Do the math. Cuccinelli has the anti-abortion base of the GOP. By backing McDonnell's record tax increase in an election year, Bolling has sacrificed any credibility with the Republican anti-tax base. The business base of the party is leery of Cuccinelli but they have more money than votes. Meaning: Cuccinelli has most of the GOP base locked up on ideological grounds.
He basically has 30-35% locked in a three-way race unless something unexpected happens. In large measure, this is now a personal base as well. They are very pro-Cuccinelli. Further meaning: There is no way Bolling can get into the race with a reasonable expectation of shaking any useful number of these voters loose from the K-Man. If Bolling is going to have any chance of winning, he has to shake the McAuliffe political tree and get voters to fall off.
Think Democrats will abandon their party's choice for governor, with all the problems that creates down ticket?
Then you think Bolling has a chance.

Sunday, March 3, 2013

Does Bolling have a chance?

NRO looks at Bill Bolling's chances with an independent bid for governor.
Earlier this week, Bolling stoked the chatter when he fired off an email to his donors and political allies, asking for their advice regarding a gubernatorial run. “I know it won’t be easy to win the governorship as an independent candidate, but with your help I believe it can be done,” he wrote.
But not all of Bolling’s allies are buying it.
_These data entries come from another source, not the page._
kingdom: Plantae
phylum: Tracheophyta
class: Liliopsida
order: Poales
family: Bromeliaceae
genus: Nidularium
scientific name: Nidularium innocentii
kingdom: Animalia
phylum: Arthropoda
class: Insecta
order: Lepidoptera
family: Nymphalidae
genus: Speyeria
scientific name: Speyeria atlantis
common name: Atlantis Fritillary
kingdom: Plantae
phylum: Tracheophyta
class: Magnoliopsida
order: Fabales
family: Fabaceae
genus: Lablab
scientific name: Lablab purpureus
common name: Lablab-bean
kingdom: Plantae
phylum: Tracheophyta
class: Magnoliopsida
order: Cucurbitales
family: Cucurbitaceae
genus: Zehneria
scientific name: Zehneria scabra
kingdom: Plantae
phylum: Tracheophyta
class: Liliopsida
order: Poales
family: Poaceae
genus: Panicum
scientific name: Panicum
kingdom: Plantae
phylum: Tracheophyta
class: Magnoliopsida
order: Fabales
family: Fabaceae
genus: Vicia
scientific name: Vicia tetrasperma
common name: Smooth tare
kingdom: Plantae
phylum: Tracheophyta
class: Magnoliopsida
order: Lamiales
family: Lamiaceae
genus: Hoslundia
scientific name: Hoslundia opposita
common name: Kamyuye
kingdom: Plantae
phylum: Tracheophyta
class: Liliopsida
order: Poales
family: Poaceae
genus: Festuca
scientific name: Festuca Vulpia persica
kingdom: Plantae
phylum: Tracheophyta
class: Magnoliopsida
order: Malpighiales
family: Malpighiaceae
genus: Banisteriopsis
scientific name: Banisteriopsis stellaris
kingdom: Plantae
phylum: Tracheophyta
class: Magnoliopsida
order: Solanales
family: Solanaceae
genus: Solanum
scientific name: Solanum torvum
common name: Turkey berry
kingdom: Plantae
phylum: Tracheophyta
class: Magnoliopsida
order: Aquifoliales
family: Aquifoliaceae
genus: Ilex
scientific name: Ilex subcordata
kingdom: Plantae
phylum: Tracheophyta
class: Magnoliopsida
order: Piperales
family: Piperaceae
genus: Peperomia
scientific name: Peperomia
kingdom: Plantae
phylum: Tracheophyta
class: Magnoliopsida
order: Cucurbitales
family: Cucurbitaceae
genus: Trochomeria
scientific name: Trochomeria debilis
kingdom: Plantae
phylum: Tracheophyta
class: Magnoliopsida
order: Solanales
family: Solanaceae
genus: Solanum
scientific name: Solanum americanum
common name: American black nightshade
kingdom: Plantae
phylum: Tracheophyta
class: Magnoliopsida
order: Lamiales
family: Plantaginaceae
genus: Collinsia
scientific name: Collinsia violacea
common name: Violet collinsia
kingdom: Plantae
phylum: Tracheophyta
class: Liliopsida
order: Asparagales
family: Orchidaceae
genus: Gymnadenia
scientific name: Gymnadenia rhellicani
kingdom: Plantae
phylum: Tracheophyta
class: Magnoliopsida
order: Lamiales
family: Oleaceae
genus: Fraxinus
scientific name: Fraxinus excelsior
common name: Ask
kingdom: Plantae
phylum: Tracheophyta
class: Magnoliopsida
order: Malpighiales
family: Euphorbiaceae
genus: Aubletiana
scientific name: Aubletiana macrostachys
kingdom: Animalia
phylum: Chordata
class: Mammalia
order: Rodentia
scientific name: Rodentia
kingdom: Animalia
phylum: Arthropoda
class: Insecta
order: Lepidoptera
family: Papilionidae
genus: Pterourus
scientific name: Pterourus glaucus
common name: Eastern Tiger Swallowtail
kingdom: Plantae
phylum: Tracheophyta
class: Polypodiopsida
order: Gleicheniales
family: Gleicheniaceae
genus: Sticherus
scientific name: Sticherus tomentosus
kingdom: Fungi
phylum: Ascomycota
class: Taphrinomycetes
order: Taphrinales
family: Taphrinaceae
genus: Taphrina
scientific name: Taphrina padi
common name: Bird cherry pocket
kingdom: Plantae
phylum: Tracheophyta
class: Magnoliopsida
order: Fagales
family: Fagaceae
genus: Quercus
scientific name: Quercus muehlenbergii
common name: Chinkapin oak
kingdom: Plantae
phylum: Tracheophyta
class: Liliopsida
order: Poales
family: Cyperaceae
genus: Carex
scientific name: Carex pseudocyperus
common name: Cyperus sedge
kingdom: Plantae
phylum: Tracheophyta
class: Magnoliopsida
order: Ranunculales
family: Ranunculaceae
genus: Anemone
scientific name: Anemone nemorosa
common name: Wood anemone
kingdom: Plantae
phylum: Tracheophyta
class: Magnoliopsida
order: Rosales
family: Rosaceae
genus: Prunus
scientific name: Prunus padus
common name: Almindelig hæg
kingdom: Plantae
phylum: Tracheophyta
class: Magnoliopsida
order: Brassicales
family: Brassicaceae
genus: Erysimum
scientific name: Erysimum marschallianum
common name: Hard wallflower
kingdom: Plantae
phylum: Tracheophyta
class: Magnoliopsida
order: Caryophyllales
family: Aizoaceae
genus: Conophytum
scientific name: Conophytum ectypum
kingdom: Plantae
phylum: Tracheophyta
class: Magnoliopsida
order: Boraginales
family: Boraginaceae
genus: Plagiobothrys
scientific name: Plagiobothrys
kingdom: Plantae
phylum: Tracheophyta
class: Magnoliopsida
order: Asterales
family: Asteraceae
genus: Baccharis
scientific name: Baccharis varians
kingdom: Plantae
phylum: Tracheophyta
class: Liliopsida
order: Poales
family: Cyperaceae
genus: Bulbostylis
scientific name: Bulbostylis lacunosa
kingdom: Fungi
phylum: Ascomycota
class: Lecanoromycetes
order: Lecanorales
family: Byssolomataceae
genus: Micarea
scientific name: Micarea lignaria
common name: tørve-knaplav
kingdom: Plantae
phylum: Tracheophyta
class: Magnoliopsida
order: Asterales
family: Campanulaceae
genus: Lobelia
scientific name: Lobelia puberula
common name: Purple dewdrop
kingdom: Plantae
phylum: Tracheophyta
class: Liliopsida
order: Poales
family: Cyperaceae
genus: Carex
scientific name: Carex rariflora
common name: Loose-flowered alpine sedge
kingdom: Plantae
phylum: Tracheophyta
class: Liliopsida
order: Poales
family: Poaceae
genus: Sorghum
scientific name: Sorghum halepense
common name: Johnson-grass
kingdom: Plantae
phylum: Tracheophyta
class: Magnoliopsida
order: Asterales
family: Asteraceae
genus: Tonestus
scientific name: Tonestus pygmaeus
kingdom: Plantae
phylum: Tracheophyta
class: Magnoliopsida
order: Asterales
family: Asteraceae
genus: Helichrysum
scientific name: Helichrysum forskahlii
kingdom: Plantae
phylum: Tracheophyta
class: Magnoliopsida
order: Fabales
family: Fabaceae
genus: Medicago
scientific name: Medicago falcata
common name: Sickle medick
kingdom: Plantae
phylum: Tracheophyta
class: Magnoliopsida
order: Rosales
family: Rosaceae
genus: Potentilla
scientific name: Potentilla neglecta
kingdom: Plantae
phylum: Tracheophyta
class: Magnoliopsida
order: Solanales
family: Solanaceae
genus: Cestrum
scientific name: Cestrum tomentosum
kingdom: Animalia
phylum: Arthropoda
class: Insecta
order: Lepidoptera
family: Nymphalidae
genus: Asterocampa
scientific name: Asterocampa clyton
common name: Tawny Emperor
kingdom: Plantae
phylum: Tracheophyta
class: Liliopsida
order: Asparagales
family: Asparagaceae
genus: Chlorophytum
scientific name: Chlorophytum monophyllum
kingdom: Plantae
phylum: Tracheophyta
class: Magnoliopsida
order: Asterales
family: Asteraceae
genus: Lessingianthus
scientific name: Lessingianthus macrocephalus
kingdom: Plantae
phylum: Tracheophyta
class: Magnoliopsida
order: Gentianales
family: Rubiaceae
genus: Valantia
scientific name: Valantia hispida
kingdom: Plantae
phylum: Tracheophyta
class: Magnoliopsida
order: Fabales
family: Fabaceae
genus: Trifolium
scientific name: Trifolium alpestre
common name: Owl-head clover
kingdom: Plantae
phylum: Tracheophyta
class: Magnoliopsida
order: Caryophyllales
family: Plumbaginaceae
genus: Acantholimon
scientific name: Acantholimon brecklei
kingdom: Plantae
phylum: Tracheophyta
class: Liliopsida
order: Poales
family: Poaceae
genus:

They say that money, more than anything else, will be the factor that keeps him out of the race. Unaffiliated Virginia Republicans agree, arguing that Bolling would need to raise millions fast. Running a credible independent campaign would take at least $15 million, and the lieutenant governor has less than $800,000 on hand. He also has little to no campaign apparatus.
Show me the money. And there's not much time to get the money before March 14.

Saturday, March 2, 2013

Here to help, T-Mac

NRO's Jim Geraghty offers his help to Terry McAuliffe - a review of his book.
It’s time for this commonwealth to have a governor who has had a wacky caricature of himself framed upon the wall at The Palm since 1980, marking his influence and stature among the lobbyists and power brokers who meet for steaks and martinis. It’s time for a governor who has spent his adult life rubbing shoulders with the powerful at Pamela Harriman’s house in Georgetown, and who has a regular table at CafĂ© Milano. It’s time for a governor who can tell the best stories about Walter Mondale and about the hookers at Walter Shorenstein’s mansion in the Santa Cruz Mountains.